§ Work item:
Reproduce all the records word for word. Omit images.

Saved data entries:
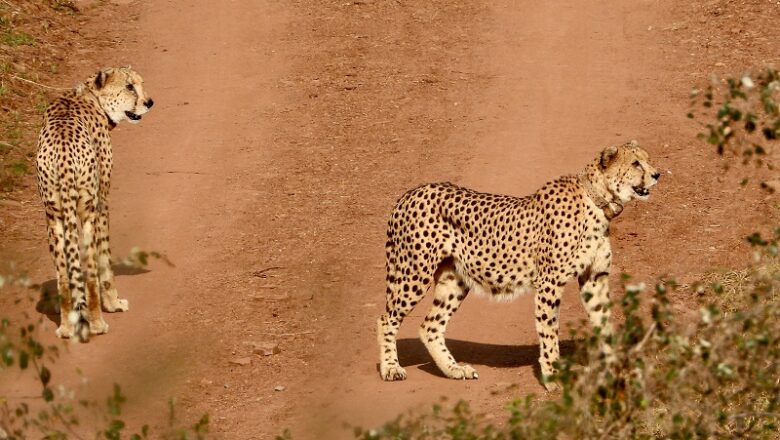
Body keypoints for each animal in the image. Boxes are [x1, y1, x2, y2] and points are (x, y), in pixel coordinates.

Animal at [37, 67, 156, 340]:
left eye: (140, 84)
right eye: (129, 86)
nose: (149, 103)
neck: (91, 97)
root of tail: (63, 155)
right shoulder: (102, 201)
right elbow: (105, 258)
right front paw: (113, 303)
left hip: (53, 216)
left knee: (63, 277)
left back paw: (66, 328)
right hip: (87, 212)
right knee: (90, 272)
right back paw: (98, 323)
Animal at [376, 141, 660, 388]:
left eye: (647, 159)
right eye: (636, 163)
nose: (657, 174)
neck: (598, 201)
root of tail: (411, 193)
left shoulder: (594, 277)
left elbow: (604, 323)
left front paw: (617, 367)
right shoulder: (550, 282)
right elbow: (549, 331)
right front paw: (552, 375)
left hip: (454, 279)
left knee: (430, 326)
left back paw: (454, 369)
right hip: (414, 273)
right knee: (386, 319)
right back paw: (391, 368)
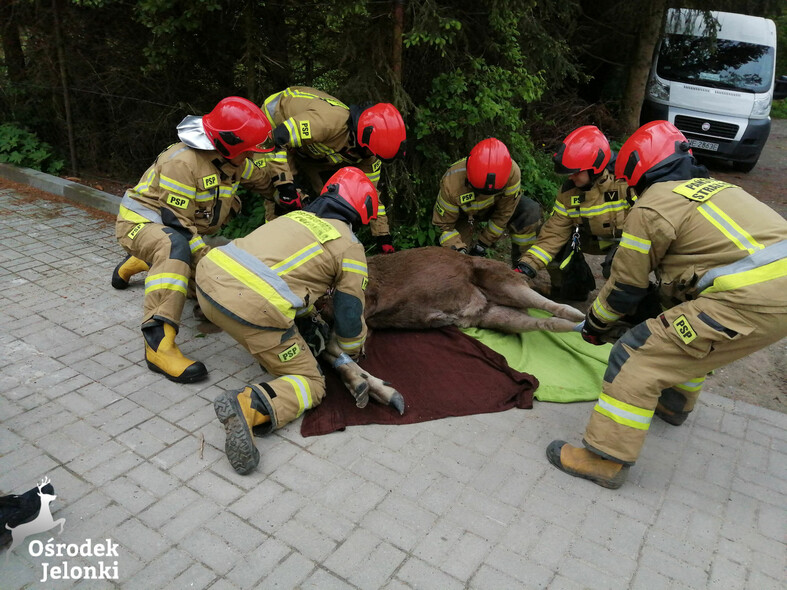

§ Written reply:
Body keypoints for each animal in the image. Boxes are [x1, y1, x2, y2] and points are (x, y), in pixel coordinates.

Animal at [37, 67, 156, 340]:
left eye: (140, 84)
right eye: (129, 86)
nose: (149, 103)
neck: (91, 97)
root of tail: (63, 155)
right shoulder: (102, 201)
right elbow: (105, 258)
right front paw: (113, 303)
left hip: (53, 216)
left knee: (63, 277)
left back paw: (66, 328)
right hip: (87, 212)
right knee: (90, 272)
right back paw: (98, 323)
Animal at [376, 141, 660, 388]:
left eye: (647, 159)
right eye: (636, 163)
nose: (657, 174)
neck: (598, 201)
root of tail: (411, 193)
left shoulder: (594, 277)
left elbow: (604, 323)
left front paw: (617, 367)
right shoulder: (550, 282)
right elbow: (549, 331)
right front paw: (552, 375)
left hip: (454, 279)
left knee: (430, 326)
left back paw: (454, 369)
right hip: (414, 273)
right knee: (386, 319)
right back paw: (391, 368)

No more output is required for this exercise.